As a Senior Site Reliability Engineer for Arrive Logistics, you will be responsible for building a purposeful, proactive, and sustainable approach to reliability based on core SRE principles and practices. Your role covers the entire life-cycle of a product: from helping engineering teams with architecture and delivery to on-call incident response and triage. You will work with tools and platforms like New Relic, Docker, Azure, and Kubernetes to help teams rapidly deliver code to production that aligns with our reliability goals.
You’ll sit within the Engineering Organization supporting technology powering Arrive Logistics in the fast-paced freight industry. If you are passionate about Site Reliability Engineering and being part of a new team, read on.
What You’ll Do
- Create monitoring, alerting and dashboarding solutions that improve visibility into Arrive’s application performance and business metrics.
- Perform root cause analysis and post-mortems with an eye towards future prevention.
- Create automation to ensure repeatability, eliminate toil, reduce mean time to detection and resolution.

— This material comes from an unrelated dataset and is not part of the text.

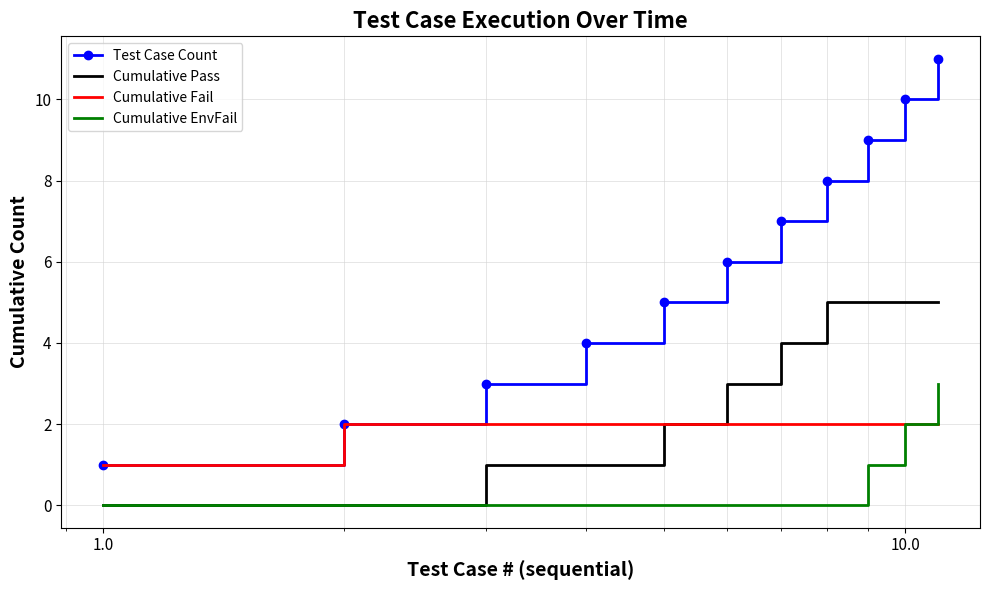

Which series has the largest range (max minus min)?

Test Case Count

- Deliver features and fix bugs to ensure the reliability of systems, including supporting teams by contributing code to their applications.
- Partner with stakeholders across the organization to understand and drive requirements that take in all parties’ needs and reach optimal outcomes. Utilize knowledge of business needs and project requirements to assess benefit and risk analysis and advise on best course of action.
- Assess and advise on course corrections as needed.
- Translate high level or incomplete direction into planned tasks. Use industry knowledge to contribute to the direction of projects.
- Design CI/CD pipelines for applications and infrastructure.
- Produce high quality documentation and support tooling.
- Mentor junior engineers and share SRE knowledge across teams.
- Participate in on-call rotations and incident management.
- 4+ years of experience in systems, software, platform, site reliability, or DevOps engineering
- 2 + years of experience building or operating cloud applications on a major provider such as Azure (preferred), AWS, or GCP
- Fluency in English and Spanish
- Experience leading teams or large scale projects preferred
- Capable of owning technical design of moderate complexity without significant guidance
- Experience defining and monitoring infrastructure and applications using SLIs and SLOs with tools like New Relic (preferred), DataDog, Prometheus, or similar
- Demonstrated experience with CI / CD tools such as Azure DevOps, CircleCi, Github Actions, or similar
- Ability to handle projects end-to-end with little or no oversight
- Familiarity with cloud automation using Infrastructure as code tools like Terraform (preferred), Chef, or Puppet
- Capable of communicating technical decisions and design to non technical stakeholders
- Experience writing code in .NET, Java / Kotlin, or Python
- A history of mentoring junior engineers on technical and soft skills
- Experience being on-call and handling incidents
- Familiarity with multiple types of datastores such as Sql Server, Postgres, Redis, Cassandra, and similar
- Experience working with distributed and event based architectures
- Understanding of on-call rotations and incident management and ability to work an after hours on-call rotation
Your Arrive Experience
Our award-winning company culture is designed with you in mind. We are committed to supporting your personal and professional growth and making Arrive a place we all love to work.